JAKARTA--MICOM: Pengamat Pertanian Institut Pertanian Bogor
Hermanto Siregar mengatakan penetapan barang ekspor yang dikenakan Bea
Keluar (BK) dan tarif BK tidak akan mampu mendorong pengembangan
industri hilir kelapa sawit.
Pelaku industri tidak akan langsung mengembangkan produk-produk turunan Crude Palm Oil (CPO) karena buruknya infrastruktur di Indonesia.
Pelaku usaha masih menggunakan truk-truk besar untuk mengangkut
hasil sawit dari sejumlah perkebunan.

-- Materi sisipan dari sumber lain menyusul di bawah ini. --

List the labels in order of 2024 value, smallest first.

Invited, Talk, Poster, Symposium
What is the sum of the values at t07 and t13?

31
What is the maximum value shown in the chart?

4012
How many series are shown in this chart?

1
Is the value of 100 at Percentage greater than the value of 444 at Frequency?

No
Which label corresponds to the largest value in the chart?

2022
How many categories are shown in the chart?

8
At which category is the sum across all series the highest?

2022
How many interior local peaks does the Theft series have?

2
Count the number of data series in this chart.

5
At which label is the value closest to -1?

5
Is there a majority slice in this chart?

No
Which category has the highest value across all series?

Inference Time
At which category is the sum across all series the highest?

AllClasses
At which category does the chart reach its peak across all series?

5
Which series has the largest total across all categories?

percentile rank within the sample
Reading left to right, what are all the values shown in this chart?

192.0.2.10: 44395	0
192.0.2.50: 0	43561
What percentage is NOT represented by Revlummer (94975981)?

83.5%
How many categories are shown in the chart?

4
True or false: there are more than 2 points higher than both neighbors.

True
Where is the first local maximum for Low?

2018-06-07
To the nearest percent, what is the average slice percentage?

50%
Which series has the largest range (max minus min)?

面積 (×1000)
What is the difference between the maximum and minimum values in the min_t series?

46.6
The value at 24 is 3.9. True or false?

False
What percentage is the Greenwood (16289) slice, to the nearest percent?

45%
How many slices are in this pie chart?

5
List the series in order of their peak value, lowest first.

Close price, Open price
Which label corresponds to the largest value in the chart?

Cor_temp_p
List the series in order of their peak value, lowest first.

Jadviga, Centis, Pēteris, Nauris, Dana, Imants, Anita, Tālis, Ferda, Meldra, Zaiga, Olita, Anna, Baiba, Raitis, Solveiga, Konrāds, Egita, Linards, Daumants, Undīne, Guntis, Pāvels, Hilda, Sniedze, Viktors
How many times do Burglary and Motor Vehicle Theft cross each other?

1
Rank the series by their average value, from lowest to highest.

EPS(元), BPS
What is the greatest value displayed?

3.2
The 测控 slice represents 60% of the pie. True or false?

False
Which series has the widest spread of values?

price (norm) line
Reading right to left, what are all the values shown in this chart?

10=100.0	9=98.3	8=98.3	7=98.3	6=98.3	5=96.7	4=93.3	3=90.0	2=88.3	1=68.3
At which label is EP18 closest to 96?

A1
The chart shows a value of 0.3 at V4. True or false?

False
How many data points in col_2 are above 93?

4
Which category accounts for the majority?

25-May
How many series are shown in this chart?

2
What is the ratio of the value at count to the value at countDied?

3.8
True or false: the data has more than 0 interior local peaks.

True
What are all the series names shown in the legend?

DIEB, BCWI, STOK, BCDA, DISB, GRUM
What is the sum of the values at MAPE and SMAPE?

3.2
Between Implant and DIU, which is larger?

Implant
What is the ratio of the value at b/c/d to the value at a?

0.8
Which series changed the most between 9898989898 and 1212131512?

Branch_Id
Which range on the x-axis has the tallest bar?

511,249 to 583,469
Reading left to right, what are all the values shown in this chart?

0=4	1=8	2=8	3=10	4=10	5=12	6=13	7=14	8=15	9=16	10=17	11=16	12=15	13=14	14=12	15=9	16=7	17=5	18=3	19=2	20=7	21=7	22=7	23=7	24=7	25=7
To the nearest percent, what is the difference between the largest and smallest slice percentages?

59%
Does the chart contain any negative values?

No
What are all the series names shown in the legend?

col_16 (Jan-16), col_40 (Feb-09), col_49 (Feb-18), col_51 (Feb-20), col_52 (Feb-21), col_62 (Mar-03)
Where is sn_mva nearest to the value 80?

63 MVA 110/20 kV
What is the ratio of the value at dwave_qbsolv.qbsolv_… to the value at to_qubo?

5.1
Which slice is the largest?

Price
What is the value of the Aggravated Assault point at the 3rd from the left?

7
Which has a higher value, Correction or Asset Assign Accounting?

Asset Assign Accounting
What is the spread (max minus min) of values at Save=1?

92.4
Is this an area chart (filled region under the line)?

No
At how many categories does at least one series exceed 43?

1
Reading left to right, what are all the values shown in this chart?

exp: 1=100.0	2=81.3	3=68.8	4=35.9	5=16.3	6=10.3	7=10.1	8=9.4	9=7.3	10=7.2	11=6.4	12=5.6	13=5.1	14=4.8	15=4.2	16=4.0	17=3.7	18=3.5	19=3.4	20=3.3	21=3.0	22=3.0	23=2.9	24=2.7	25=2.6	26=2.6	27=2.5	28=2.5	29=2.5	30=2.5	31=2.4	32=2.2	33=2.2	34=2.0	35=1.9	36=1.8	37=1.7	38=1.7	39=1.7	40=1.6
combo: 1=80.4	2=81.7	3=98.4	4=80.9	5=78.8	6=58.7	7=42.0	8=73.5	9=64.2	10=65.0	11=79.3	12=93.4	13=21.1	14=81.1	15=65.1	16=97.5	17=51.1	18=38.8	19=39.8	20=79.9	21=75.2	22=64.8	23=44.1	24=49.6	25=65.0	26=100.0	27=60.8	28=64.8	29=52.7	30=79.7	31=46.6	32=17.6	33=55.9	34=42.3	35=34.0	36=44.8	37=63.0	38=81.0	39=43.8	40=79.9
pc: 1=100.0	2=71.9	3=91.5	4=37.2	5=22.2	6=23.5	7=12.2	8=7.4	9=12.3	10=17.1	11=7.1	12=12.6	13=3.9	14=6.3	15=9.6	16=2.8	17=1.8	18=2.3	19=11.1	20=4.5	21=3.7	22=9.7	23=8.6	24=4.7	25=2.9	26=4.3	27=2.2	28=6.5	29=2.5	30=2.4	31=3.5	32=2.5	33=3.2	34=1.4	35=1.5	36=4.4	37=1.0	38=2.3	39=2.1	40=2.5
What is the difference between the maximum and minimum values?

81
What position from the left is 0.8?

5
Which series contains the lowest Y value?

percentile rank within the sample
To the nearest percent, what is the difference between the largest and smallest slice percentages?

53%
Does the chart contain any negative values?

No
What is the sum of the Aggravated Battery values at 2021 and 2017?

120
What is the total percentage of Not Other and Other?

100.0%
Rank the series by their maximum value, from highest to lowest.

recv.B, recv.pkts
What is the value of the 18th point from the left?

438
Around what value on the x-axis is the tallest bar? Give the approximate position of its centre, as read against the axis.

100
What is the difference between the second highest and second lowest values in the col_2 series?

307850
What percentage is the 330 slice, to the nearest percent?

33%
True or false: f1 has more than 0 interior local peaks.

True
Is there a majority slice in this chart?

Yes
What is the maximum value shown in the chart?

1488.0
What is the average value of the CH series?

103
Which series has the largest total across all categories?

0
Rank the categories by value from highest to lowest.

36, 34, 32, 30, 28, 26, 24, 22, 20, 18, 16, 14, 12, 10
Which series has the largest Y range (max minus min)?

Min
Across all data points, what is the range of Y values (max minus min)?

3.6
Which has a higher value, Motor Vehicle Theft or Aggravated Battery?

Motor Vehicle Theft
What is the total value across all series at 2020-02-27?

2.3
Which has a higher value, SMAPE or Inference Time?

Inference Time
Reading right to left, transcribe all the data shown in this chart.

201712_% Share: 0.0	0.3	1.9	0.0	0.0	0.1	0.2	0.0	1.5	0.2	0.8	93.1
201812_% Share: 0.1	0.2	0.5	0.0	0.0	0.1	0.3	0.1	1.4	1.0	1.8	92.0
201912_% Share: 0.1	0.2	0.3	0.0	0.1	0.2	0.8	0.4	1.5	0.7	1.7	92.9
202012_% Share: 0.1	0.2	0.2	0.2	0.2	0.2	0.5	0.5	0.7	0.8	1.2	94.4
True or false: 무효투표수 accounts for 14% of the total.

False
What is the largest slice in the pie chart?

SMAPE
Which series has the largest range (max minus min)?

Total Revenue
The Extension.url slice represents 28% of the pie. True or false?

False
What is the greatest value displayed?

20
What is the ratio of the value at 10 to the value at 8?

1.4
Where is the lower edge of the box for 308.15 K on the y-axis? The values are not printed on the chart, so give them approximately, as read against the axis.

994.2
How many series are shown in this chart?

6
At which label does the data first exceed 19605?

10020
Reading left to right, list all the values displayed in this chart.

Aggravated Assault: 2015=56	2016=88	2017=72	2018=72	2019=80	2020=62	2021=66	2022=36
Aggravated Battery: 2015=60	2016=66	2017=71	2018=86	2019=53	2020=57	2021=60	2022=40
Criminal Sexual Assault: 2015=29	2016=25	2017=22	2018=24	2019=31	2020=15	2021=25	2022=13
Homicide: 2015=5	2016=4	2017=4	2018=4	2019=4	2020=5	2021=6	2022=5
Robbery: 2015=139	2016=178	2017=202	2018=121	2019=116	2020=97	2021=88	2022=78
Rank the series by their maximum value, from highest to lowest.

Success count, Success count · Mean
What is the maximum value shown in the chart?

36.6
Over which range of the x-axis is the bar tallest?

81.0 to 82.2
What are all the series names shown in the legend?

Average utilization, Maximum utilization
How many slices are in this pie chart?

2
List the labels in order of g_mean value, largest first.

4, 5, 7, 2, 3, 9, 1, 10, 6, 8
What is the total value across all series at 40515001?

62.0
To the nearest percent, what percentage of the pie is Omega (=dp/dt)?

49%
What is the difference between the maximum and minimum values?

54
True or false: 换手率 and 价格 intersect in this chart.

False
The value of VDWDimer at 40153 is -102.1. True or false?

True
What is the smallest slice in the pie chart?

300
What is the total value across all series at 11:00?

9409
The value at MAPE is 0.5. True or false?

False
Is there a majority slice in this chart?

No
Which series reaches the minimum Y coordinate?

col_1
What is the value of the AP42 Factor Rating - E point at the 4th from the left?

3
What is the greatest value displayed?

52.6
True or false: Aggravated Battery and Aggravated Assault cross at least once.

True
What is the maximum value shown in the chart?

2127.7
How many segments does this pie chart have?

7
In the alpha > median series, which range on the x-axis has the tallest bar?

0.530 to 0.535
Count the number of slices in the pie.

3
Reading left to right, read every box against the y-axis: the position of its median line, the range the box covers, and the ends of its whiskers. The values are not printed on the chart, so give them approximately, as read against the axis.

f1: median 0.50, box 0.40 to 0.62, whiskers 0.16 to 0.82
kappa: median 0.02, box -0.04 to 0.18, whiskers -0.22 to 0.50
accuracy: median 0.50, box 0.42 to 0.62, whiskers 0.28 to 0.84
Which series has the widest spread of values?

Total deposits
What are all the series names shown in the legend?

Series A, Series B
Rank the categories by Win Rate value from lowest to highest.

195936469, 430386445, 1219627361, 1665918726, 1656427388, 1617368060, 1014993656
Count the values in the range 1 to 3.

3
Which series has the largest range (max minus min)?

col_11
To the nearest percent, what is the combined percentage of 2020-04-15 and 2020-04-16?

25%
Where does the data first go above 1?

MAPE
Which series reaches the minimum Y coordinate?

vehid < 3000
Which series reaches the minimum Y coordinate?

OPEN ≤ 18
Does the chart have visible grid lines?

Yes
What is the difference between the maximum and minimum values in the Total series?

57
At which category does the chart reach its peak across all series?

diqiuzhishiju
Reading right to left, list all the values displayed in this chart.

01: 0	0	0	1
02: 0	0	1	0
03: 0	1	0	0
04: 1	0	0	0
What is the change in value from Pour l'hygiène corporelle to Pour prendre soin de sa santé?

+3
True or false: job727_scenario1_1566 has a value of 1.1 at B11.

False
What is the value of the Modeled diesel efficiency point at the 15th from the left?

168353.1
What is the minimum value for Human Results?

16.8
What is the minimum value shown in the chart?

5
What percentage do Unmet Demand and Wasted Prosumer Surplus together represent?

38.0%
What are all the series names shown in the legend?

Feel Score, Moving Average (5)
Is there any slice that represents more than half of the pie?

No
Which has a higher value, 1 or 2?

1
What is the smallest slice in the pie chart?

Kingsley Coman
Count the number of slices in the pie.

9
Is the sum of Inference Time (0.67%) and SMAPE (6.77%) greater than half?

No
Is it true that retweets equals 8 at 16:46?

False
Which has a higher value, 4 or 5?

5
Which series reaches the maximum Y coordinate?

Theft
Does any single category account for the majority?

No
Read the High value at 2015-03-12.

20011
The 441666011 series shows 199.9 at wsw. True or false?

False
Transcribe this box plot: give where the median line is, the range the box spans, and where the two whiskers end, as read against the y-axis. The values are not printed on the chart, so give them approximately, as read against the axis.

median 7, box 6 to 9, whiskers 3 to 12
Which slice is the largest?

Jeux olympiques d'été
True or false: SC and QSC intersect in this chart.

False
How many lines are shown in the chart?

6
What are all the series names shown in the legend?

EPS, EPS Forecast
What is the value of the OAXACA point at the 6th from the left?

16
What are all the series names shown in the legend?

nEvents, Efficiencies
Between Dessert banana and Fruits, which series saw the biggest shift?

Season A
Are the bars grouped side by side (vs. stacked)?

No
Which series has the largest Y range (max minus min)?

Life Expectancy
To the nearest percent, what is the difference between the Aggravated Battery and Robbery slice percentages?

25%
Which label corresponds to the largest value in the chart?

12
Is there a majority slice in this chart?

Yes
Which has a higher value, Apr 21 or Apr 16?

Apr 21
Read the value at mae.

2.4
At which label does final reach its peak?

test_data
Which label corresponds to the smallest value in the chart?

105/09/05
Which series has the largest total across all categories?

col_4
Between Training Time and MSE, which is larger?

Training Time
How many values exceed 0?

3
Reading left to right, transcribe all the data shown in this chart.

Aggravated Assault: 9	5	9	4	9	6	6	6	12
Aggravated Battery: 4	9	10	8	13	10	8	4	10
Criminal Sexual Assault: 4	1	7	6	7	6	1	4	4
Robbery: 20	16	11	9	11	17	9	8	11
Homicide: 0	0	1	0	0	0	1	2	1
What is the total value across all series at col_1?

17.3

Sementara, proses angkut itu
terkendala oleh rusaknya kondisi jalan di sejumlah daerah perkebunan.
Ini akan menjadi beban bagi industri.
"Pemerintah seharusnya memperbaiki infrastruktur jalan, kemudian
beri insentif produk hilir, dan keringanan lainnya seperti keringanan
pajak, bukan dengan merevisi kebijakan BK ini," ujarnya saat dihubungi Media Indonesia, Rabu (7/9).
Apalagi, kata Hermanto, BK dilaksanakan di tengah ketiadaan strategi dan roadmap pengembangan industri CPO dan turunannya.
"Jika tidak jelas industri roadmap-nya, industri mana yang
mau dikembangkan dari 100 jenis produk hilir. Pemerintah akan membuang
produksi CPO dan pangsa pasar kita akan diisi oleh negara lain,"
klaimnya.
Saat ini, Indonesia menghasilkan sekitar 23 juta ton CPO dengan total kebutuhan dalam negeri hanya sekitar 6 juta ton.